You liked Shchoukine, you will love Morozov. Five years after the blockbuster exhibition of the collection of the first (more than 1.2 million visitors to the “Icons of modern art” counter), the Louis Vuitton Foundation dreams of a new box with the Gauguins, Cézanne, Van Gogh, Bonnard or Malevich by brothers Mikhail and Ivan Morozov.

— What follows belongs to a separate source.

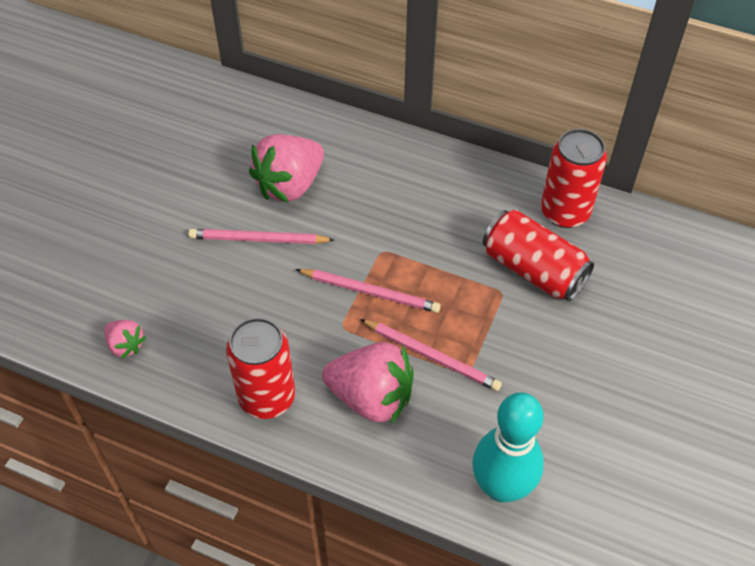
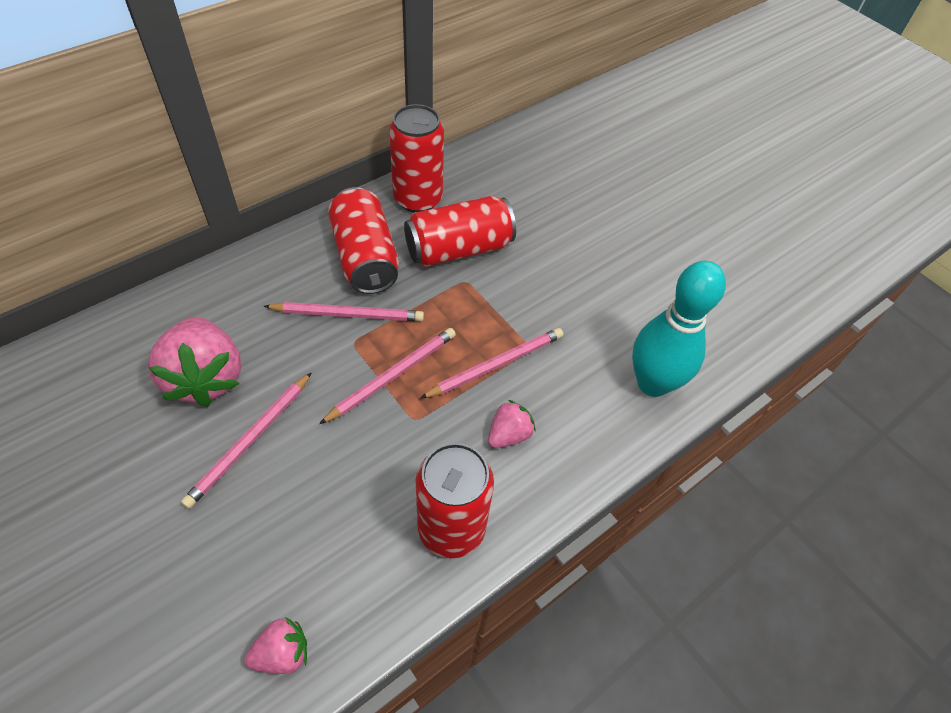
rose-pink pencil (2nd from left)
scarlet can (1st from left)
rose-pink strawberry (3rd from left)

To obtain these 200 or so treasures confiscated and nationalized during the Russian Revolution, the LVMH group has deployed all its financial power – the insurance value amounts to several billion euros – and political. Because crating the best, or almost the best of the Pushkin Museum and the Tretyakov Gallery in Moscow, as well as the Hermitage Museum in St. Petersburg, is a matter of state. Evidenced by the copious catalog of the exhibition, prefaced by Emmanuel Macron and Vladimir Poutine in person.
Five years of work
It was man to man, between the boss of LVMH, Bernard Arnault, and the Russian leader that the pact was sealed on November 28, 2016 in the Kremlin. “The discussion lasted several hours and was not just about art”, says Jean-Paul Claverie, sponsorship advisor for the LVMH group. Russia is a juicy market for cosmetics and spirits from the luxury group. When the richest man in France slips the subject Morozov, Vladimir Putin is enthusiastic.
“Years ago it would have seemed almost impossible, admits Jean-Paul Claverie, but the resounding success of the Chtchoukine adventure established a relationship of trust. “ Five years of work begin, with their share of logistical problems and pitfalls, of which the coronavirus was undoubtedly the most unpredictable and the most disabling.
Between the French luxury group and Russian museums, the honeymoon began in 2015, when the Louis Vuitton Foundation brought in The Dance, by Matisse, kept at the Hermitage, for the exhibition “The Keys of a Passion”. It continued the following year with the “Shchukin” exhibition. At the time, relations between the two countries were icy, due to the annexation of Crimea by Putin in 2014 and international sanctions.
A delicate dialogue
Jean-Maurice Ripert, then French Ambassador to Russia, nonetheless mentions “An affirmed desire that cultural relations, from people to people, continue”. Memories of before the fall of the Wall come to the surface: in 1979, the “Paris-Moscow” exhibition at the Center Pompidou had to face the ideological reluctance of the time. For the curators, the hardest part was locating the works of the Russian avant-garde, scattered across the four corners of a bureaucratized but archaic country.